Good Enough Parenting? The Supported Accommodation (England) Regulations 2023 — A Personal View

The Supported Accommodation (England) Regulations 2023 were made on 5 April 2023 and came into force, with some small exceptions, on 28 April.  For ease of reading, I will refer to them simply as ‘the Regulations’.  They are to be read alongside a Guide, issued by the Department for Education in March 2023, which is intended to provide additional detail about the scheme of the Regulations.  The Regulations were subject to a consultation process but, thereafter, were made without any parliamentary debate or approval, under the Secretary of State’s powers under the Care Standards Act 2000.

Before we look at the Regulations, I think that it helps to go back into the ‘minutes of the previous meetings’ to refresh our minds about how we reached this point.  Since 2010, or thereabouts, a practice had developed of local authorities placing children, as young as 12, in their care into unregulated accommodation.  That accommodation could be a bedsit, hostel, caravan, boat or even a tent.  Many children were sharing accommodation with adults who had significant problems of their own, such as drug abuse, homelessness and mental health problems.  The then Children’s Commissioner for England, Anne Longfield, published a detailed report, Unregulated, which highlighted the realities of this, including evidence from police officers that many providers of such accommodation for children were known to be affiliated with ‘major organised crime operations’ who exploited these children for their own financial gain.  Ms Longfield also highlighted examples of instances where children, settled in foster care, who were moved out by local authorities when they were 16 years old and moved, against their wishes and with little or no preparation, into bedsit or hostel accommodation, in order to free up a scarce foster placement for a younger child.

In 2021, the Government announced that, from 9 September 2021, it would be unlawful to place any looked-after child, under the age of 16 years old, in unregulated accommodation.  Since the change only affected two per cent of the children in such accommodation, it was a good start, but hardly a revolution.  At the time of his announcement, the Secretary of State, Gavin Williamson, said that there would be national standards for such accommodation for 16 to 17-year-olds and the Regulations are the culmination of that process.

● Exercise details:
Answer these questions from the piece on the Supported Accommodation Regulations:
(a) On what date did the Regulations come into force?
(b) What was the title of the report published by Anne Longfield?
(c) From what date did it become unlawful to place a looked-after child under 16 in unregulated accommodation?

● Data supplied:
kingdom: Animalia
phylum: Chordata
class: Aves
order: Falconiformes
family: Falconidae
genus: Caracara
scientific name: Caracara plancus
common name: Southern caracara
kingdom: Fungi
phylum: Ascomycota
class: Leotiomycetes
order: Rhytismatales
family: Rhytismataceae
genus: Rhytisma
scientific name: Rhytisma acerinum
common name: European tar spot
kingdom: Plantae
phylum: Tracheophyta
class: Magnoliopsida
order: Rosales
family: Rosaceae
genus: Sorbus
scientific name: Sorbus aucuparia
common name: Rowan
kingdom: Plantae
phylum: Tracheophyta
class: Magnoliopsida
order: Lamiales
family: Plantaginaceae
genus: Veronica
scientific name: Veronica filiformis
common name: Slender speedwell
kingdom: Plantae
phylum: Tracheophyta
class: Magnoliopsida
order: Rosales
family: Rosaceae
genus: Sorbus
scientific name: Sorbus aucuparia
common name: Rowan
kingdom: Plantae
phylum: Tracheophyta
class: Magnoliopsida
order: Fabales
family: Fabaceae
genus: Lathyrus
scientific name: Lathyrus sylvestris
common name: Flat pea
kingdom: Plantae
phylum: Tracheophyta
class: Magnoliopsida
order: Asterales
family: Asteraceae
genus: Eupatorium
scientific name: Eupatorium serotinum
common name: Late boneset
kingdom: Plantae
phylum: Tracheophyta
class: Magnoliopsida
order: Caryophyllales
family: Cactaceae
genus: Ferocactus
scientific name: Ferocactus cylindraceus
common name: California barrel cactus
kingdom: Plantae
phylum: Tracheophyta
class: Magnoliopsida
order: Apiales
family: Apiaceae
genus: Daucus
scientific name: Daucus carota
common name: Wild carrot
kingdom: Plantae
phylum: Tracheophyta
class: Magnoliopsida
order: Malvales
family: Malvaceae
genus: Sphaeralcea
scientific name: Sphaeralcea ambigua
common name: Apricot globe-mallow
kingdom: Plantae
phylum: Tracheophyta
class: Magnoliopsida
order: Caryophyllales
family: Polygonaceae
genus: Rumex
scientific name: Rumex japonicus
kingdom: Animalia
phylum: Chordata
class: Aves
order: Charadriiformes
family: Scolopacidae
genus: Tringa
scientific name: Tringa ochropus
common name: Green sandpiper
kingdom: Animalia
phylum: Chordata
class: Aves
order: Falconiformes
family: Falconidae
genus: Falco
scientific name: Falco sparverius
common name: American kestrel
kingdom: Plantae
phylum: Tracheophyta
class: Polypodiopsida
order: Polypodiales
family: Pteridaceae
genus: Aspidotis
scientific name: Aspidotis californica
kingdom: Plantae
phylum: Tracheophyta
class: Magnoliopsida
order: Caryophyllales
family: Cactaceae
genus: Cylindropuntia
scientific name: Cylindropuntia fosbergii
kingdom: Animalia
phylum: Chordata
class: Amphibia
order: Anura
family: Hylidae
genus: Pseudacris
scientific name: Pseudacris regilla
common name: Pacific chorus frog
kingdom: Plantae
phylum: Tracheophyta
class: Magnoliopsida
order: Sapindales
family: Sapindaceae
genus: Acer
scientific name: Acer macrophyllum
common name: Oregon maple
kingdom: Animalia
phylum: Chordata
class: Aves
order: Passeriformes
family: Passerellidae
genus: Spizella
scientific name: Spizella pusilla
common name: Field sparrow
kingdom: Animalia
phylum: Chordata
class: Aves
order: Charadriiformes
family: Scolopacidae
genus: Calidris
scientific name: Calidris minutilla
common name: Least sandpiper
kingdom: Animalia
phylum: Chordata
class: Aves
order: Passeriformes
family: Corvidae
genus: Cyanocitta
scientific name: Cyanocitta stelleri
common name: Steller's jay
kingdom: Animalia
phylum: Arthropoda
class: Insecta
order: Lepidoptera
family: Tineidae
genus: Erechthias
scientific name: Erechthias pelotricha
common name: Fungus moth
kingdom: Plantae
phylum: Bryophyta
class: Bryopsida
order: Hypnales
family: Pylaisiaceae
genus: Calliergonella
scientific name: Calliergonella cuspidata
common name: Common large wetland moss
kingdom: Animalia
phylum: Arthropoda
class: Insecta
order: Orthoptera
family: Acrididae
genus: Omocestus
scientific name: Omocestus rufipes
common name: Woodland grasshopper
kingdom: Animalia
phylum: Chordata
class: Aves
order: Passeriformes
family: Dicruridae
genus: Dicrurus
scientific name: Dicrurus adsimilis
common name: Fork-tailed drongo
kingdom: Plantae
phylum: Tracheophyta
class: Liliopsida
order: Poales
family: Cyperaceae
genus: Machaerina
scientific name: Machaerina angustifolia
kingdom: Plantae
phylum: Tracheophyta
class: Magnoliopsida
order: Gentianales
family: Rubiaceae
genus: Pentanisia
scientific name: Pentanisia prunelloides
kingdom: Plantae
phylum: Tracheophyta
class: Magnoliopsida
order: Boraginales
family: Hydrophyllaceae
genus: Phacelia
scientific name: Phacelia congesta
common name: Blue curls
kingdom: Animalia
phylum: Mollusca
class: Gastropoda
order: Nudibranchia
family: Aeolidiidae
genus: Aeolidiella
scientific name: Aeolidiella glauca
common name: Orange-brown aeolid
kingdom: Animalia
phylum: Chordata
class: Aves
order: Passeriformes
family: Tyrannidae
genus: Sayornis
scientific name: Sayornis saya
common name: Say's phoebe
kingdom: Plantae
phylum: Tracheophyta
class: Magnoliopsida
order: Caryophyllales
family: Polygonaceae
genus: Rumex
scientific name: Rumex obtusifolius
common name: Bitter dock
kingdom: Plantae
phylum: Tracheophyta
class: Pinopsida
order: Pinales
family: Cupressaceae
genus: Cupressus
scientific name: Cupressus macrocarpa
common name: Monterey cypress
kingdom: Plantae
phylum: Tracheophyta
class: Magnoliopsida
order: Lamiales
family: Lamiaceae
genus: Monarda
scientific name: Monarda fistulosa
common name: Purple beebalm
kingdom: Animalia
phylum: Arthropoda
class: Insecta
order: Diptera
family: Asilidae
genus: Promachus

● Reply to the task:
(a) 28 April 2023, with some small exceptions.
(b) Unregulated.
(c) 9 September 2021.